A survey of churches in Scotland found nearly all those who responded offered online worship during the first coronavirus lockdown.
A total of 369 congregational leaders from 27 different denominations across Scotland responded to the study and, of these, 96% said they provided online worship during the first lockdown last year, when places of worship were closed.
Prior to the coronavirus pandemic, fewer than a fifth (18%) of the churches surveyed offered this service.
The study was produced in partnership by the Scottish Church Leaders’ Forum, Action of Churches Together in Scotland and Brendan Research and around half of responses – 184 – came from Church of Scotland ministers.
It found 82% of respondents plan to continue online worship in the future.
One Church of Scotland minister told researchers that take-up of online worship been “much higher than normal attendance” and has provided people with a “sense of community identity”.
However, another noted that many older members who are not technically minded feel “very left out”.
A minister said the digital divide in rural areas where connectivity is poor is “very real” and making online worship content is “extremely stressful”.
The report makes several recommendations to the Scottish Church, including that “online worship is here to stay, and needs to be adequately resourced”.
It also calls for online worship to be “adequately reflected upon”.

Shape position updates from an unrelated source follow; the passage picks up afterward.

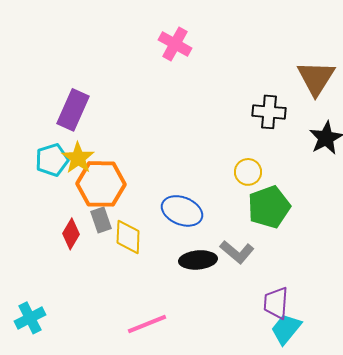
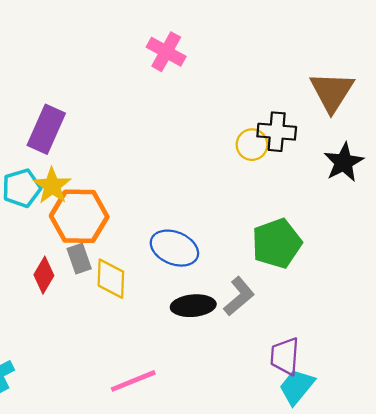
yellow circle: (248, 172) -> (252, 145), moved
gray L-shape: (237, 252) -> (239, 296), turned -80

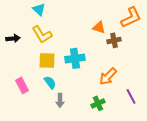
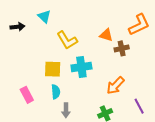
yellow L-shape: (42, 34) -> (67, 40), moved
black arrow: (13, 38) -> (18, 27), moved
cyan semicircle: (50, 82) -> (56, 92), turned 32

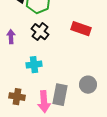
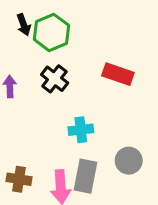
cyan cross: (34, 65) -> (81, 130), moved

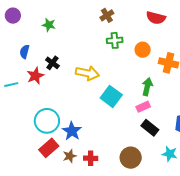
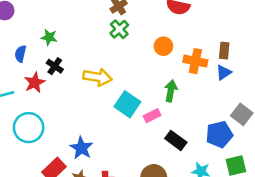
green star: (49, 25) -> (49, 37), moved
green cross: (115, 40) -> (119, 29), moved, turned -35
pink rectangle: (143, 107) -> (152, 116), moved
cyan circle: (47, 121) -> (29, 128), moved

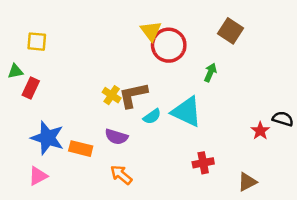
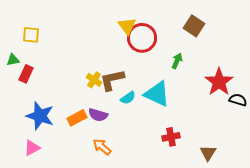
red star: (260, 131) -> (219, 82), moved, size x1.8
orange rectangle: (81, 149) -> (77, 118), moved, turned -42
brown triangle: (247, 182) -> (208, 153), turned -30

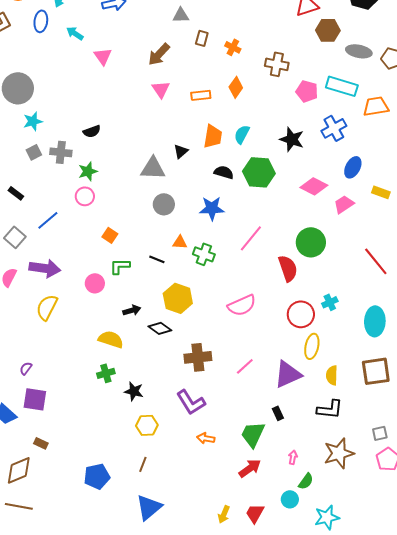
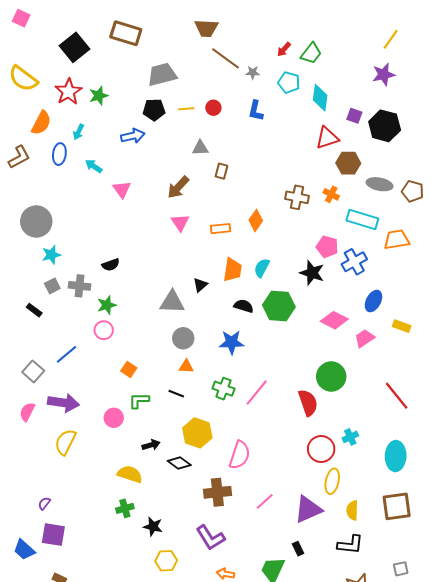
orange cross: (233, 47) -> (331, 194), moved
pink pentagon: (307, 91) -> (327, 247), moved
black rectangle: (16, 193) -> (34, 310), moved
pink line: (251, 238) -> (257, 393), moved
orange triangle: (180, 242) -> (186, 366), moved
pink semicircle: (242, 305) -> (240, 455), moved, turned -48

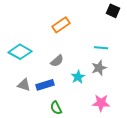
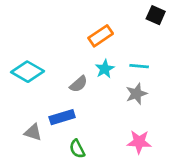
orange rectangle: (61, 25) -> (101, 36), moved
cyan star: (78, 77) -> (105, 69), moved
gray triangle: (24, 85) -> (33, 132), moved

The report states: “The virus – and the lockdowns and restrictions that have accompanied it – have affected every part of society and caused extraordinary disruption and damage to the lives of Scots.

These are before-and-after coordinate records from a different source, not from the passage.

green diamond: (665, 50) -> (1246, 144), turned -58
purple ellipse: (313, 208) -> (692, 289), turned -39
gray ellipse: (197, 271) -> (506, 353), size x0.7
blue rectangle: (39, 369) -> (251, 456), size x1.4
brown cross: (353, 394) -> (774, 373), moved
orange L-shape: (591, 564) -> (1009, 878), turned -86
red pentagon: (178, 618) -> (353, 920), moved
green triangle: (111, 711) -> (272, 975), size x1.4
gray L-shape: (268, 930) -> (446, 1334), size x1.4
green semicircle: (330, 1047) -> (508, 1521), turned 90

“The churches of Scotland have responded to the suffering and need of their communities with compassion, creativity and new missional partnerships.
“With buildings closed and normal patterns of ministry and mission disrupted, churches have innovated new practices of online worship, community service, evangelism and pastoral care.”
Rev Mark Slaney, convener of the Scottish Church Leaders’ Forum, said: “I welcome the report and the findings and recommendations ground what we already suspected.
“The necessary shift to online church life has drawn us into a much wider field for mission, ministry and worship and we must learn to live a new blend and balance of engagement, which could release us into new partnerships and places.”
Church leaders were invited to complete an online survey from October 26 to December 4 2020 and the report states the respondents represent around 10% of the estimated 3,700 congregations in Scotland, based on a 2017 church census.
Rev Neil Glover is among those who has offered online services, attracting a global audience.
The minister at Aberfeldy Church in Perthshire, which is linked with the nearby towns of Dull and Weem as well as Grandtully, Logierait and Strathtay, has been recording services at beauty spots and uploading them to a YouTube channel, reaching people as far away as North America.